On Tue, Aug 27, 2024 at 6:27 PM Henry Miller via Std-Proposals <std-proposals@lists.isocpp.org> wrote:

On Tue, Aug 27, 2024, at 15:36, Ville Voutilainen via Std-Proposals wrote:
> On Tue, 27 Aug 2024 at 23:29, Tiago Freire via Std-Proposals
> <std-proposals@lists.isocpp.org> wrote:
>>
>> It's a clear-cut case of a feature that industry pretty much converged on, and the standard lagged behind.
>
> The industry refuses to use it because it doesn't work.
>
> Depending on the definition of "the industry" through a particular lens.

Large portions of the industry uses it and find it works great in practice.  Large portions of the industry refuse to use it,  because there are significant edge cases where it doesn't work.

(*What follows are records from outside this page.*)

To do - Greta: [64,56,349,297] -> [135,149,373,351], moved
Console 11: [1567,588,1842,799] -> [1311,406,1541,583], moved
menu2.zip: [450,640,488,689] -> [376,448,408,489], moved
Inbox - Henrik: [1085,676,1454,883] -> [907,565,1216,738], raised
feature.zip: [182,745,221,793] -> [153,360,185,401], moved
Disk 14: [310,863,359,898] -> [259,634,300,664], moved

I take the above facts as evidence that we should put something like #pragma once in the standard, but only if we either make it work in all cases; or understand and mitigate the edge cases. There are many options with trade offs.   Some of the proposed mitigations I'm fine with, but others I'm not. [...]

Here's a thought.
My experience matches Tiago's: #pragma once Just Works, in every environment I have access to.
But Gašper has said that his experience, in his environment, is different: #pragma once doesn't Just Work there. That is, to be precise, GCC handles the `#pragma once` syntax differently from how customers on that particular environment want it to be handled.

It might be actually, practically useful, if someone with access to an environment like Gašper's, and GCC-hacking experience, would combine these to produce a compiler switch — something like `gcc -fpragma-once-hash-based`, or `-fpragma-once-timestamp-based`, or `-fpragma-once-something-else` — so that we could see what they are actually asking for. And then the GCC maintainers could consider whether to adopt an opt-in command-line switch like that. Then the few people in environments that require it, would put the switch into their build scripts, and then they could switch over to using `#pragma once` even in their environment.

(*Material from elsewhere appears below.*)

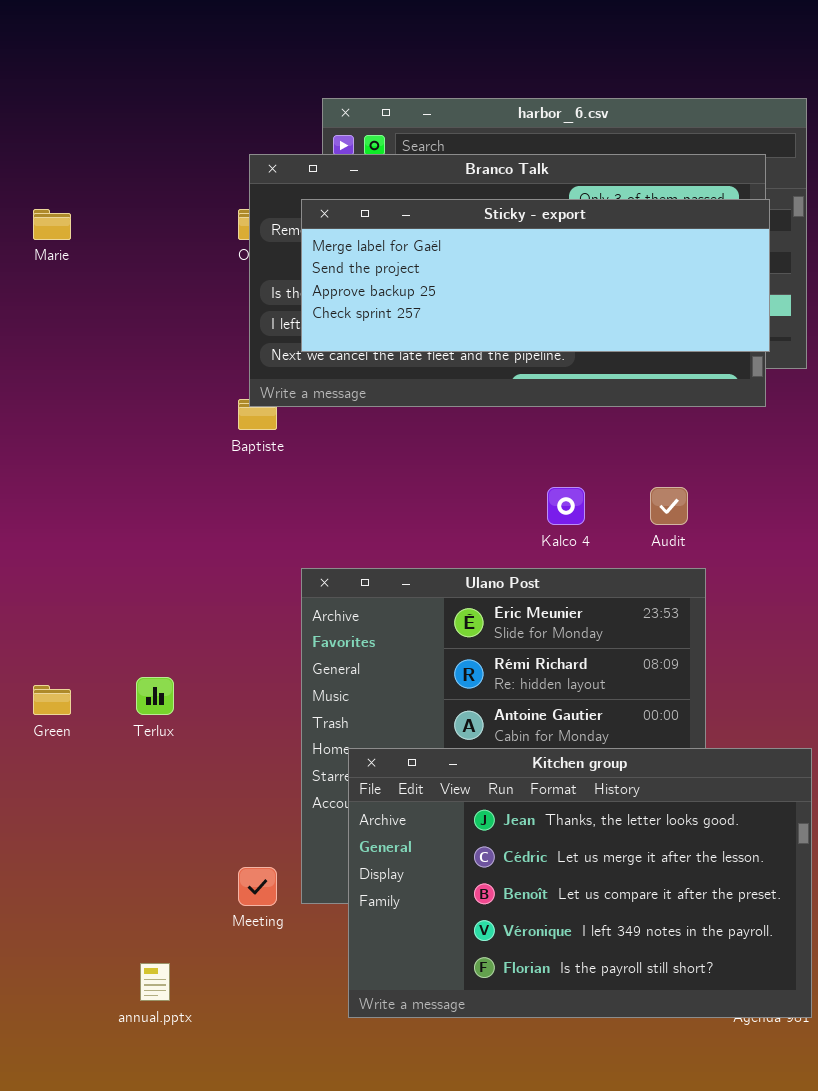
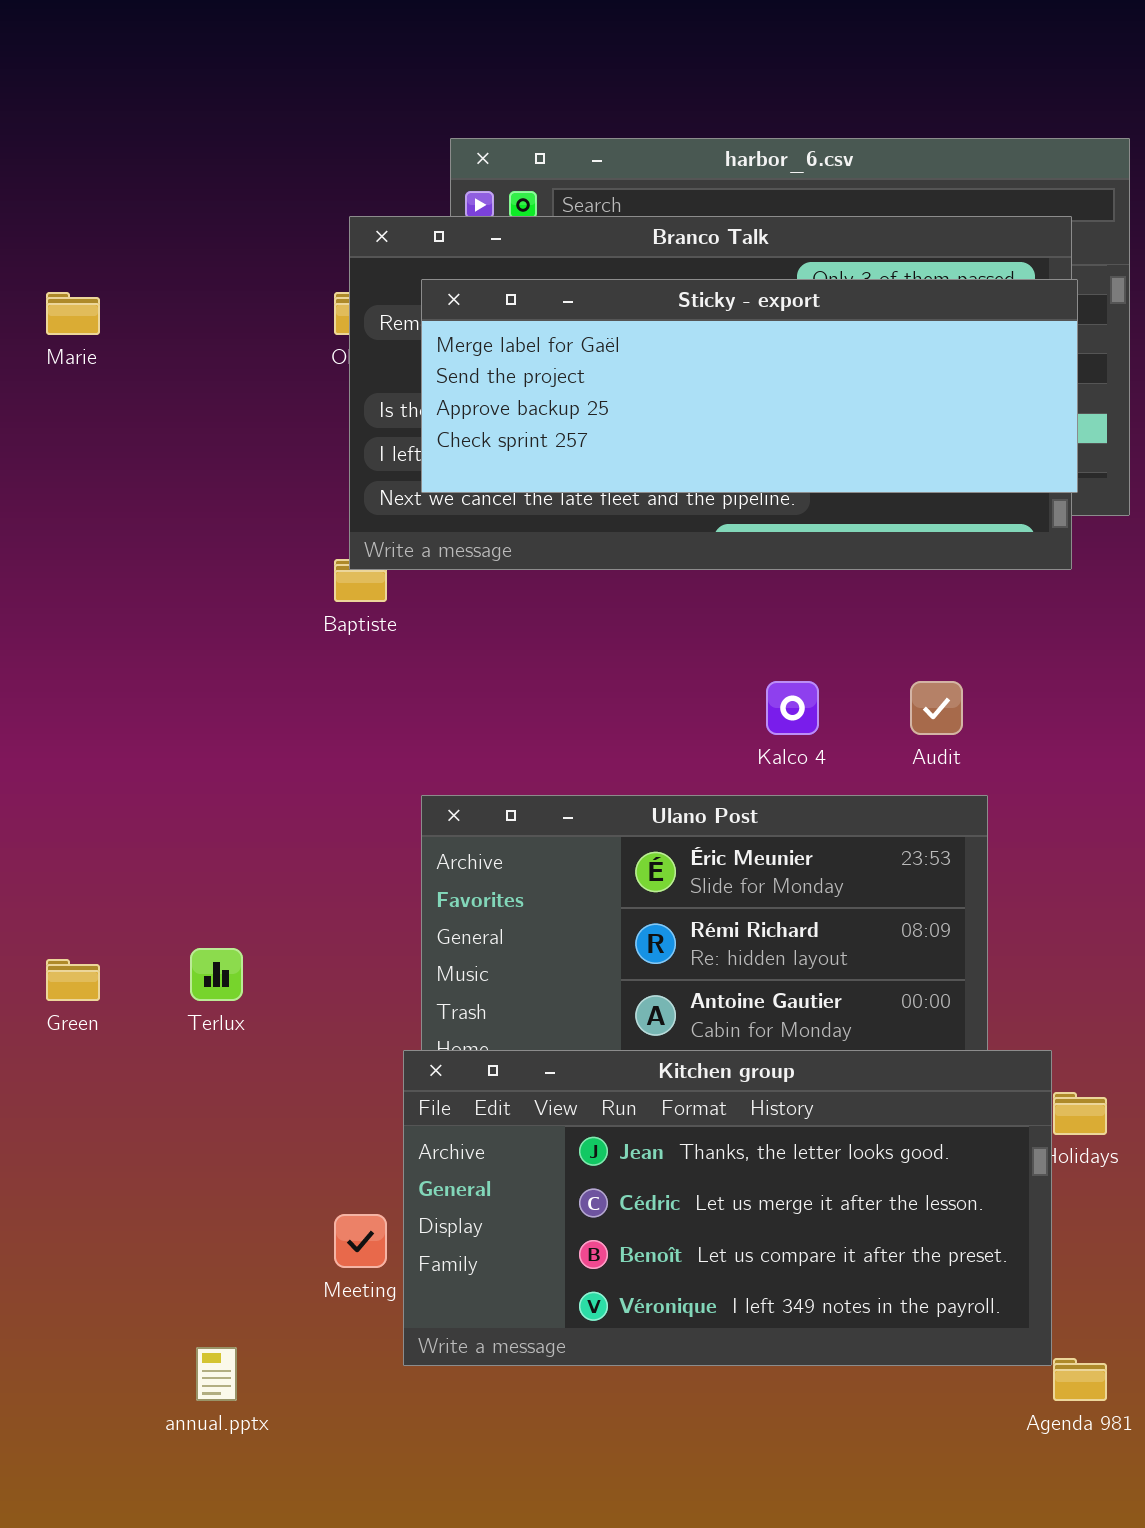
Kitchen group: [348,748,812,1018] -> [403,1050,1052,1366], moved, resized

Right now I'm just seeing (a few) people saying "GCC's handling of #pragma once Doesn't Work for my environment," but with no concrete suggestions for how GCC ought to handle `#pragma once` in their environment.

(Of course it's possible that their answer is "Nothing works in my environment, period; I will never ever switch from #ifndef to #pragma once." In that case, the problem is solved, because we don't need to make GCC handle #pragma once in their environment — they'll never use it, so they'll never notice that it's missing.)